5 – Research & Organize
After you’ve spent some time exploring you’ll find you’re ready to start making decisions and nail things down a bit. Take all of the various things you’ve collected, those scraps of paper, screenshots of images and whatnot and organize them into a specific folder on your computer or a physical binder with pockets to hold anything which can’t be hole-punched. While this is a process of whittling the unnecessary bits away, remember to keep some of the stuff which conveys a certain texture, tone, or aesthetic. A square from an old quilt, a tattered matchbook, an image torn from a magazine, all of it can be important when you’re knees deep into the writing process and need to remind yourself of the soul of you’re movie.
Film Connection screenplay mentor Ana Bendaña has a terrific way of organizing all of her materials to that she can access them throughout the writing process.
6 – Set a Writing Schedule and Write!
You’ve learned the form and thanks to your mentor, you’ve gotten firsthand insight into what makes great screenplays work. Come up with a schedule you can stick with and stick to it. A lot of research has been done on the subject of sticking to a writing schedule so we won’t expand upon that here. If you’re serious about becoming a professional screenwriter, setting and sticking to a writing routine will yield more results than all the inspiration in the world. Furthermore, when you condition yourself to write even when you’re not downright chomping on the bit to do it, that in itself is a great practice to develop. Pros write even when they don’t want to. So, get in the saddle, observe your tendency to resist, and then commit to the practice of writing. Film Connection screenplay mentor Ron Osborn (Meet Joe Black, The West Wing, Moonlighting) shares how he goes about working his writing schedule and shares other key bits of writing advice you can bank on.

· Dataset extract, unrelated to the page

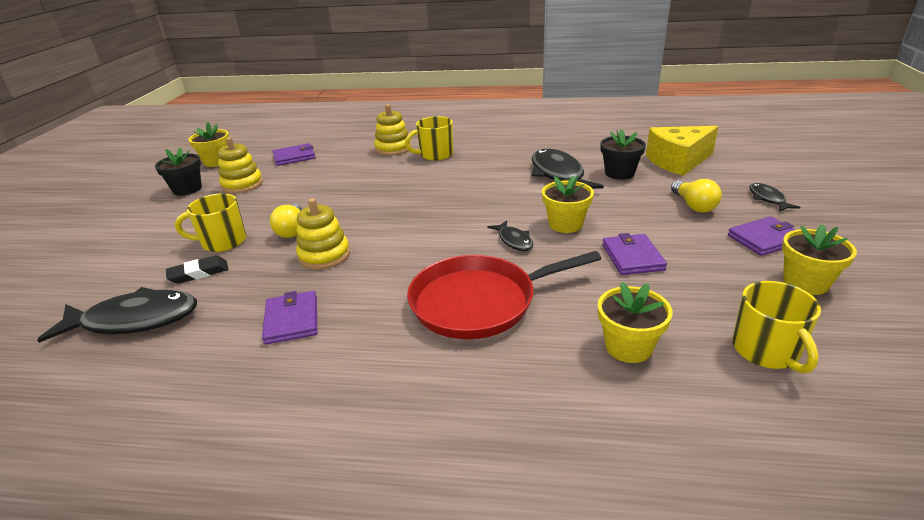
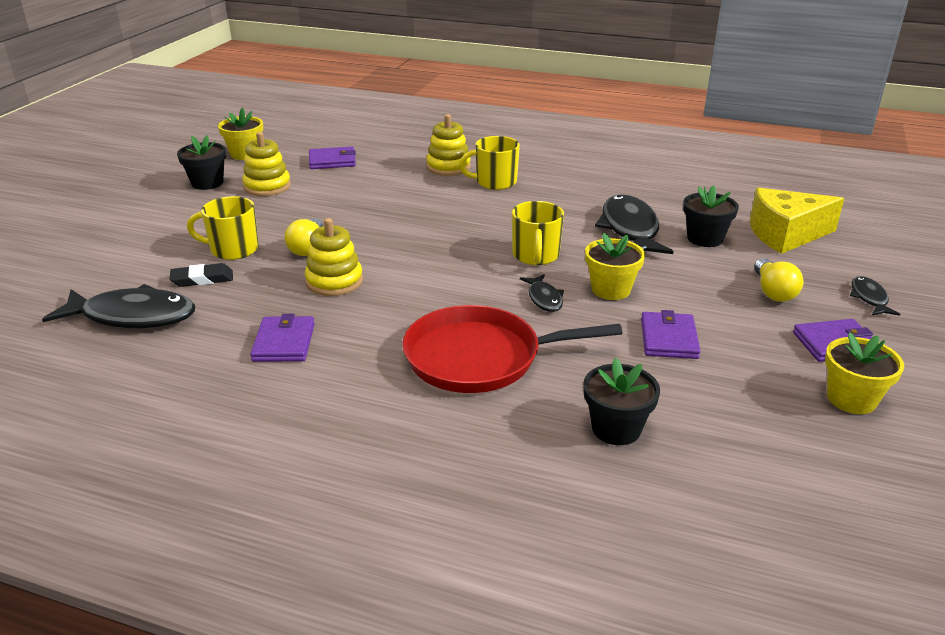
camera: 10 degrees right, 0 degrees up
yellow flower pot [598,282,673,363] -> black flower pot [583,358,660,445]
yellow mug [732,281,821,373] -> yellow mug moved to [512,201,564,265]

7 – Be Open to Critique and Criticism
Whether they’re writers who just completed their first full-length screenplay or professionals with box office busters under their belt, all writers have to deal with criticism. If you are a Film Connection student, once you’ve completed and polished your screenplay, you will send it to your mentor and a trusted group of readers for critique. You may also choose to extend that group and send submit your script for coverage. If two readers have similar notes for you on something, say they find a character boring or hard to visualize or don’t understand the protagonist’s motivation, consider what they’re saying. The solution might be something no one else can see which is fine. It’s for you to figure out. Nevertheless, if you’re getting the same note again and again, it’s worth heeding. Sleep on it and let the answer bubble up to the surface.
Behind the closed doors of a production company’s conference room, professional screenwriters who make a very nice living plying their craft receive notes. It’s just par for the course. Sure, they might quietly be resistant to some of the proposed changes a development executive wants to make. Nevertheless, they’re open to the advice. The more open and receptive you can be to their criticism, the better. In the long run, anyone who’s optioned your script and devoted their time, talent, and resources into bringing that movie to the big and small screens is invested in it’s success so put any notions of the starving artist or misunderstood genius on the shelf. There’s work to do!